Amber and Lindsey texted weekly — chatting about their lives and the Lindsey’s toddler, and sharing sonogram photos and pregnancy news. A few days before Lindsey was to be induced, Eric and Amber flew to Texas to meet her in person. They had lunch and bonded with both Lindsey and her daughter, Trinity. The little girl even asked Eric to pick her up and hold her.
“It sounds so cheesy the way we talk about it, like we made it up, but it’s true,” Amber says.
Laying the Foundation for the Future
When they drove to Texas, Amber and Eric knew that Amber would be present in the hospital room, per Lindsey’s plans. But, at lunch, Lindsey had a question to ask: Would Eric be in the room, too?
That’s how Eric and Amber both found themselves present at the birth of their daughter, Charlotte. In a room full of emotion, Lindsey, Amber and Eric cried and hugged over their tiny new connection. Eric was even able to cut baby Charlotte’s umbilical cord.

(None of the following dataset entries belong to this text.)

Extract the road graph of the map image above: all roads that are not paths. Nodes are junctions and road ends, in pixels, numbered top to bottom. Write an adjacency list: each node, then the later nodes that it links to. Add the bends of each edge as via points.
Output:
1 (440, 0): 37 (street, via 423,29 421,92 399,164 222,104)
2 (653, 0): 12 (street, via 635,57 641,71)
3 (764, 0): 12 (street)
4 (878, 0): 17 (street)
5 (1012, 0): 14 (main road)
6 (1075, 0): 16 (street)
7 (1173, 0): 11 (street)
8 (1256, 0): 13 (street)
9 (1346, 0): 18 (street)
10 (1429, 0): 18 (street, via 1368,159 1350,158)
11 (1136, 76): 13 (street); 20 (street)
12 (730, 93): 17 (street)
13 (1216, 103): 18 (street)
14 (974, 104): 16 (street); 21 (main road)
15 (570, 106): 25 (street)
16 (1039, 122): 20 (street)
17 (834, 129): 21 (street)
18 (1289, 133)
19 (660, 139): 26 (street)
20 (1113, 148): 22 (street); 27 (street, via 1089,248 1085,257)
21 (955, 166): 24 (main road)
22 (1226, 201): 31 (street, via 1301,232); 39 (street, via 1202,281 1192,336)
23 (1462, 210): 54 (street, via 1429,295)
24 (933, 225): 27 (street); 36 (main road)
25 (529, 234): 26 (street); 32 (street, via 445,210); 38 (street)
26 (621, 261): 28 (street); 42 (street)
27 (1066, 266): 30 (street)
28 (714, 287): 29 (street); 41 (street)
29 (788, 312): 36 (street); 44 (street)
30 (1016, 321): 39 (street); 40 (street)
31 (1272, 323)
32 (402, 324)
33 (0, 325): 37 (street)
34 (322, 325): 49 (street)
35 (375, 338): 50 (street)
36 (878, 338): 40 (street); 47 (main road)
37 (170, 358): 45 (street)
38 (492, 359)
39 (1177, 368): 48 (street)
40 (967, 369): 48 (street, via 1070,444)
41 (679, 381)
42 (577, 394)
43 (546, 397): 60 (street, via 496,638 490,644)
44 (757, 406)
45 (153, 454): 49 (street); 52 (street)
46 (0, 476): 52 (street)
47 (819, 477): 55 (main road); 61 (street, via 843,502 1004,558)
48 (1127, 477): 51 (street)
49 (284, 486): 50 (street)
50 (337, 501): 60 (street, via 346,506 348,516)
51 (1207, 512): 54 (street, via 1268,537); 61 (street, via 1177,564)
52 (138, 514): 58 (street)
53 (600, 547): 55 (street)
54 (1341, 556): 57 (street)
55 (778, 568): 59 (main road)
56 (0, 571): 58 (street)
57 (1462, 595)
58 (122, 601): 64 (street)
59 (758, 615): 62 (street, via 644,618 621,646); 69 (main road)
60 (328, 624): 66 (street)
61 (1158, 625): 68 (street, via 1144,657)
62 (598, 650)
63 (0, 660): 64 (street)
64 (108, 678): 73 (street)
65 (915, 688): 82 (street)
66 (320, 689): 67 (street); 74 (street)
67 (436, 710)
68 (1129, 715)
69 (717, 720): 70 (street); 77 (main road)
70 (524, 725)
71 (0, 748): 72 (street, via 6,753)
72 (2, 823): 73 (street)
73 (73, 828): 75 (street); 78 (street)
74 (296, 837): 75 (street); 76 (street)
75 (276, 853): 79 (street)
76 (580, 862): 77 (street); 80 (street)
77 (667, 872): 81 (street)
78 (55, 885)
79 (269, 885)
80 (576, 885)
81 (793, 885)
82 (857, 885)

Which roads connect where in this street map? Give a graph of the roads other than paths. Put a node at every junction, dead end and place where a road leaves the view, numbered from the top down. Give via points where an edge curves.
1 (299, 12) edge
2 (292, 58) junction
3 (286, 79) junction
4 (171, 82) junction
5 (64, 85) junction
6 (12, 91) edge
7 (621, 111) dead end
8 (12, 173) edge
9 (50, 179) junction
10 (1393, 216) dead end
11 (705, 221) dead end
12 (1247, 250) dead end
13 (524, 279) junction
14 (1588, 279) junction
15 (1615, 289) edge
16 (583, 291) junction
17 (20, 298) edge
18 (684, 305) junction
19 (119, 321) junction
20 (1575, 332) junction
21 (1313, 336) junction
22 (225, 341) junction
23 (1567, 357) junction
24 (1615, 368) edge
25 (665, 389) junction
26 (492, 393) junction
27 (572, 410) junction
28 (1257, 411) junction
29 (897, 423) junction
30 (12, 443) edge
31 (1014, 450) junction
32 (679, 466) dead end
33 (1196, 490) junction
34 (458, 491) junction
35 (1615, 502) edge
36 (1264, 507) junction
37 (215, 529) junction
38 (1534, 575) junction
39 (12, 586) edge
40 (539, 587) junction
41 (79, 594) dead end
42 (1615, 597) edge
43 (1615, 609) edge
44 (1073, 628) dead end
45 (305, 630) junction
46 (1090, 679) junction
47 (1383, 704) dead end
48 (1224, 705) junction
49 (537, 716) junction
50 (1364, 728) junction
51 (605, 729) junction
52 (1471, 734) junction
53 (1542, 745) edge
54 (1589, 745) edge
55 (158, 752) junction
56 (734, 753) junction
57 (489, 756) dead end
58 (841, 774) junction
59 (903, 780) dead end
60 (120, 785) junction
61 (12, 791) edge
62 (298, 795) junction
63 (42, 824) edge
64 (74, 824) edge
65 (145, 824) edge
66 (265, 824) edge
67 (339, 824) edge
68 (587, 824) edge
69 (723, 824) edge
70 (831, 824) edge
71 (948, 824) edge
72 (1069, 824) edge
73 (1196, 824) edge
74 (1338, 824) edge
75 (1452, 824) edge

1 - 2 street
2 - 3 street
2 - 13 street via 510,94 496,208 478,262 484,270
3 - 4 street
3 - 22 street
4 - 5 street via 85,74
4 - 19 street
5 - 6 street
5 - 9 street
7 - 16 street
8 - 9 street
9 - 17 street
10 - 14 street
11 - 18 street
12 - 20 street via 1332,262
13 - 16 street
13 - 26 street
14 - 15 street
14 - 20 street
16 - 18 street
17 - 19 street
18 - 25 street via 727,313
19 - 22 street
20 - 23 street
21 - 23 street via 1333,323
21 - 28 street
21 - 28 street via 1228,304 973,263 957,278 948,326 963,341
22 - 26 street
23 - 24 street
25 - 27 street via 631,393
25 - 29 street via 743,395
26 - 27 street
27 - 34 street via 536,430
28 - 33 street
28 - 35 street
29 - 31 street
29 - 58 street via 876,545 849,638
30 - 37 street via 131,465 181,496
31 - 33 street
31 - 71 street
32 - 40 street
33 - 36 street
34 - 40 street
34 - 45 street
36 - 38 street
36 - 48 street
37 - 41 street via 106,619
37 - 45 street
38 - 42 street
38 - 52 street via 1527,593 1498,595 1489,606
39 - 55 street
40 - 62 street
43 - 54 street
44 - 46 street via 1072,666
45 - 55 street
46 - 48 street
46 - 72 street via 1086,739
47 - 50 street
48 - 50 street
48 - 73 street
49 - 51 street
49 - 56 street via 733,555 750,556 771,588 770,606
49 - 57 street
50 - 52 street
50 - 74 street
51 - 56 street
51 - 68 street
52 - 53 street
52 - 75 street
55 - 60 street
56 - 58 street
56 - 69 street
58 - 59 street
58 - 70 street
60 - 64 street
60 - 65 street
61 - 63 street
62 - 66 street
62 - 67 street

“For her to give us that gift — I mean, obviously, she gave us Charlotte and that was amazing in itself — but to let us be there and experience it was incredible,” he says.
Amber spent the night in the hospital room with Lindsey and Charlotte after delivery, and the two were discharged the next day. Amber and Eric found themselves in Texas for a week and a half awaiting ICPC clearance. Trying to balance new parental responsibilities were tough, especially in a strange place, but the new parents made sure to take time to see Lindsey and Trinity one more time before heading home.

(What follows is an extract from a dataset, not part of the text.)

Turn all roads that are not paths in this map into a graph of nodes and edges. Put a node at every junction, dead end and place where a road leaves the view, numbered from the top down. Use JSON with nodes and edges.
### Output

A few months out from placement, Amber regularly texts Lindsey with updates and receives updates about her family, too. Amber and Eric look forward to letting Charlotte and Trinity get to know each other in the future, and, with only a short flight separating the two families, they anticipate seeing Charlotte’s birth family in the future.
So, what have they learned about open adoption in their journey?
“Now, we’re educated about it,” Amber says. “I think really learning about it while going through the process really opened our eyes to it all. Honestly, it’s better for everyone involved, and we’ve seen that in person with our daughter’s birth mother.”